We have found the best way to run these seminars is to assemble a varied group from the practice and have each person cover a different topic. That variety tends to keep participants engaged. And while we also bring in guest speakers and discuss millennial generation trends, the seminars generally work best as a straightforward presentation of the basics of finance and investing. Learning simple concepts such as the difference between a stock and a bond can help participants in these age groups as they build a base of knowledge that will serve them later on.
Yet the impact of these seminars extends past the realm of finance education. While positioning enrollees for greater success and confidence with money as they move to adulthood, the knowledge they gain may also influence their academic or career pursuits. Some participants have gone on to become finance professionals based on their engagement with the program. As an added benefit to advisers, the programs can work as an initial step toward bringing on your own next generation of entry-level talent—at my firm we have been able to recruit several interns.
These seminars can also effect a profound change in your relationship with clients, because they illustrate how we care about more than just a standard quarterly discussion of portfolio performance. The conversation we initiate with clients’ kids and grandkids often continues after the seminar ends and establishes a stronger connection with the whole family unit. We become more important to clients because they come to see us as a mentor and resource to their children.

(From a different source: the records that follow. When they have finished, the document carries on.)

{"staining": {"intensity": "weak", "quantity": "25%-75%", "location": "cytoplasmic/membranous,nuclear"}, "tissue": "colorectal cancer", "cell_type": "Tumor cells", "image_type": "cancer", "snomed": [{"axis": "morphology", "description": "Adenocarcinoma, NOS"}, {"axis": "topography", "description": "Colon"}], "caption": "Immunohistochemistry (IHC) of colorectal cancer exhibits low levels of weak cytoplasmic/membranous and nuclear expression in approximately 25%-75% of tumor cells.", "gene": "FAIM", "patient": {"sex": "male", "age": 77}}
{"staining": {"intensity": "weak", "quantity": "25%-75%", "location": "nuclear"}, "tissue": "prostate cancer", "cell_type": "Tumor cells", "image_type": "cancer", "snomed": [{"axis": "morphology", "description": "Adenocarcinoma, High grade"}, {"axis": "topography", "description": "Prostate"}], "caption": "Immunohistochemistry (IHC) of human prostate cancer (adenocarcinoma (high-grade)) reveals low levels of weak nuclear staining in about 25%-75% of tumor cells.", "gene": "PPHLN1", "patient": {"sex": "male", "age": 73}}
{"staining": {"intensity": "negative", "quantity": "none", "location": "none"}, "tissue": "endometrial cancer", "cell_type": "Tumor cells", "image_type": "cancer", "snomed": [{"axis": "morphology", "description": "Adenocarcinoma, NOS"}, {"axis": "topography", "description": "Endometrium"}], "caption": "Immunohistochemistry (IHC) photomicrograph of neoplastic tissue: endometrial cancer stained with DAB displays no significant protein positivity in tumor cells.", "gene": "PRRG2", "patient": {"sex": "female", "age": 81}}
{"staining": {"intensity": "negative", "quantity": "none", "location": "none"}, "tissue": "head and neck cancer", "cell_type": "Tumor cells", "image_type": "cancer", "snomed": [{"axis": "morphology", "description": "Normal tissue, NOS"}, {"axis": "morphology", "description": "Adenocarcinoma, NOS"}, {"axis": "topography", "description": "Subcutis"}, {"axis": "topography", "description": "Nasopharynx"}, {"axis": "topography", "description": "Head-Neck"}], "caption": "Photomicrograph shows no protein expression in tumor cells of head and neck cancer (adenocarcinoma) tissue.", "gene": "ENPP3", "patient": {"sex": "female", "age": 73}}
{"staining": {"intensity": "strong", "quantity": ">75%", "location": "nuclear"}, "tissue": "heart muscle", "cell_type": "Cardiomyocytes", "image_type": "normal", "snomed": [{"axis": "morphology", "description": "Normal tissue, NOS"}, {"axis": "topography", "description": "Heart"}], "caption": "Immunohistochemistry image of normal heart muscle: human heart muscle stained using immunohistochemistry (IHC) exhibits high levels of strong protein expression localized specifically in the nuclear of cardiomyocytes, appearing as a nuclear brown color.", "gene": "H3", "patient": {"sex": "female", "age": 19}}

Finally, educational programs for children can yield surprising benefits to clients themselves. By instilling in young people a greater interest in personal finance, the seminars help open up a crucial conversation with their parents. Clients often struggle to communicate openly with their children about money, but these seminars offer a foundation for starting that dialogue. And more open communication about financial planning can help an entire family in the long run.